Municípios se comprometem a acabar com trabalho infantil e degradante em lixões

A audiência pública realizada pelo Ministério Público do Trabalho em Montes Claros (MG) para combater a exploração de trabalho infantil em lixões do Norte de Minas apresenta seus primeiros resultados: dez dos 12 representantes de Municípios da região concordaram em assinar termo de ajustamento de conduta (TAC) que estabelece prazos e condições para a erradicação do trabalho degradante nos lixões.

A audiência pública realizada pelo Ministério Público do Trabalho em Montes Claros (MG) para combater a exploração de trabalho infantil em lixões do Norte de Minas apresenta seus primeiros resultados: dez dos 12 representantes de Municípios da região concordaram em assinar termo de ajustamento de conduta (TAC) que estabelece prazos e condições para a erradicação do trabalho degradante nos lixões.
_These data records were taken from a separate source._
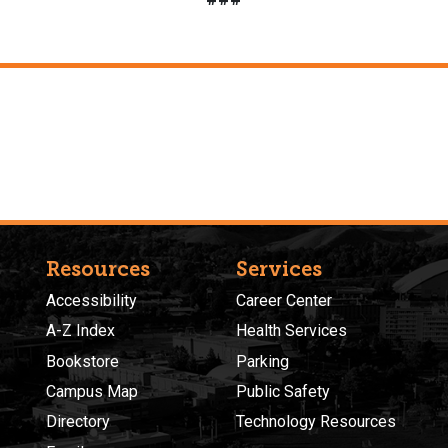
Resources
Services
Accessibility
Career Center
A-Z Index
Health Services
Bookstore
Parking
Campus Map
Public Safety
Directory
Technology Resources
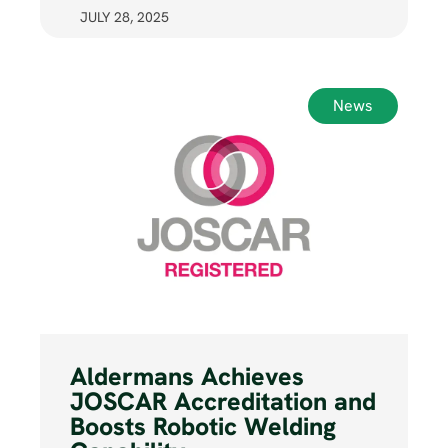
JULY 28, 2025
News
Aldermans Achieves
JOSCAR Accreditation and
Boosts Robotic Welding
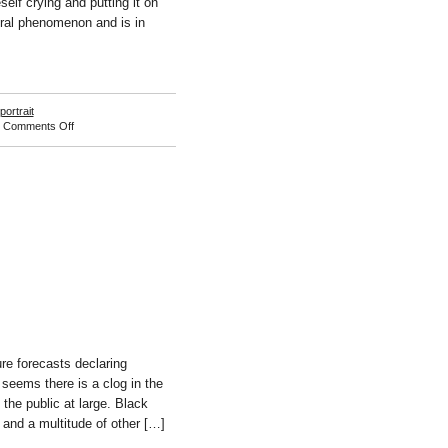
self crying and putting it on
ltural phenomenon and is in
portrait
on
|
Comments Off
Jessica
Williams
re forecasts declaring
 seems there is a clog in the
 the public at large. Black
 and a multitude of other […]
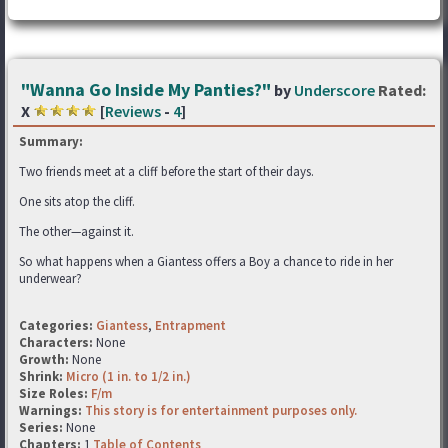
"Wanna Go Inside My Panties?"
by
Underscore
Rated:
X
[
Reviews
-
4
]
Summary:
Two friends meet at a cliff before the start of their days.
One sits atop the cliff.
The other—against it.
So what happens when a Giantess offers a Boy a chance to ride in her
underwear?
Categories:
Giantess
,
Entrapment
Characters:
None
Growth:
None
Shrink:
Micro (1 in. to 1/2 in.)
Size Roles:
F/m
Warnings:
This story is for entertainment purposes only.
Series:
None
Chapters:
1
Table of Contents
Oito Municípios celebraram acordo durante a audiência e outros dois assinaram o termo em audiências realizadas em separado com os administradores públicos. São eles: Itacarambi, Manga, Januária, Matias Cardoso, Catuti, Gameleiras, Janaúba, Serranópolis de Minas, Capitão Enéas e Jaíba. O Município de Mato Verdes solicitou prazo para avaliar o TAC. O Município de Monte Azul foi o único que se negou a firmar o acordo, ficando sujeito a ação civil pública do MPT.
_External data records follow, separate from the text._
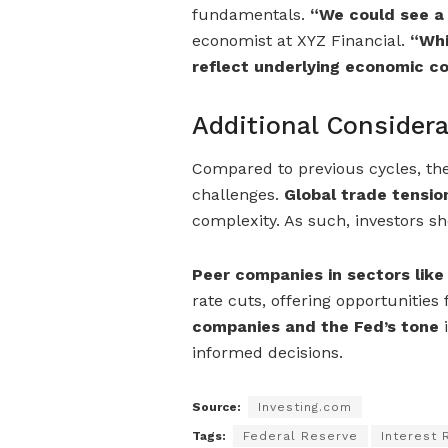
fundamentals.
“We could see a
economist at XYZ Financial.
“Whi
reflect underlying economic co
Additional Considera
Compared to previous cycles, t
challenges.
Global trade tension
complexity. As such, investors sho
Peer companies in sectors lik
rate cuts, offering opportunities
companies and the Fed’s tone
i
informed decisions.
Source:
Investing.com
Tags:
Federal Reserve
Interest 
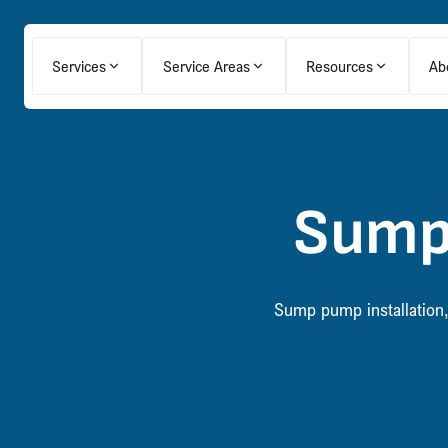
Services
Service Areas
Resources
Ab
Sump
Sump pump installation,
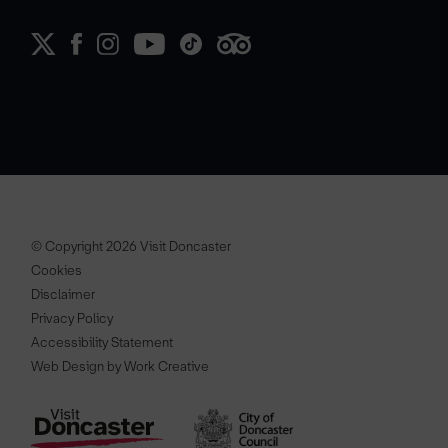
© Copyright 2026 Visit Doncaster
Cookies
Disclaimer
Privacy Policy
Accessibility Statement
Web Design by Work Creative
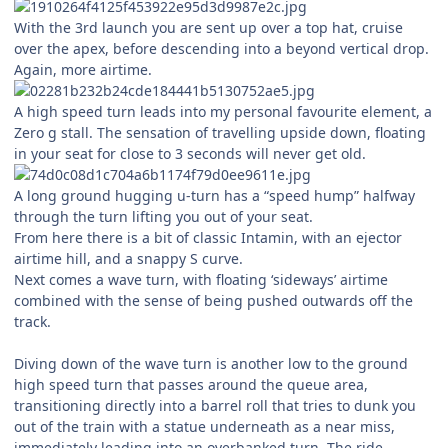
With the 3rd launch you are sent up over a top hat, cruise
over the apex, before descending into a beyond vertical drop.
Again, more airtime.
A high speed turn leads into my personal favourite element, a
Zero g stall. The sensation of travelling upside down, floating
in your seat for close to 3 seconds will never get old.
A long ground hugging u-turn has a “speed hump” halfway
through the turn lifting you out of your seat.
From here there is a bit of classic Intamin, with an ejector
airtime hill, and a snappy S curve.
Next comes a wave turn, with floating ‘sideways’ airtime
combined with the sense of being pushed outwards off the
track.
Diving down of the wave turn is another low to the ground
high speed turn that passes around the queue area,
transitioning directly into a barrel roll that tries to dunk you
out of the train with a statue underneath as a near miss,
immediately leading into an overbanked turn. The ride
Em março de 2007, o Ofício do MPT em Monte Claros abriu cerca de 25 procedimentos para investigar lixões do norte de Minas, tendo como base dados de uma pesquisa da OIT denunciando que em diversas cidades da região crianças trabalhavam em lixões. Por solicitação do MPT, auditores do Trabalho fiscalizaram os locais e confirmaram a existência de pessoas trabalhando em condições degradantes, inclusive menores de idade.

A procuradora do Trabalho Virgínia Leite Henrique, do Ofício de Montes Claros, que conduziu a audiência pública, destacou a importância da atuação como modelo para o combate ao trabalho nos lixões do Norte de Minas. “Com a audiência pública tentamos sensibilizar a sociedade e especialmente os gestores municipais acerca da necessidade de se adotarem medidas urgentes para a regularização ambiental e social da situação dos lixões, conscientizando, inclusive, a respeito da visão do lixo como uma nova e importantíssima fonte de geração de renda”.

O TAC estabelece que até meados de fevereiro os Municípios erradiquem o trabalho degradante em lixões e façam um levantamento social e inclusão das famílias envolvidas em programas sociais do governo para que tenham outras oportunidades de renda, como a coleta seletiva. Os Municípios devem realizar estudos de tratamento dos resíduos sólidos, para diminuir o impacto ambiental causado pelo lixo e estabelecer a coleta seletiva e reciclagem dos materiais com a participação dos catadores.

Se descumprirem o termo, os Municípios ficam sujeitos a multas de até R$ 5 mil por dia de atraso no cumprimento, por constatação e por pessoa encontrada trabalhando nos lixões. O recolhimento se dará mediante bloqueio judicial de transferências constitucionais destinadas ao Município. Os prefeitos assumiram a responsabilidade pessoal e solidária pelo cumprimento, que vale inclusive para seus sucessores.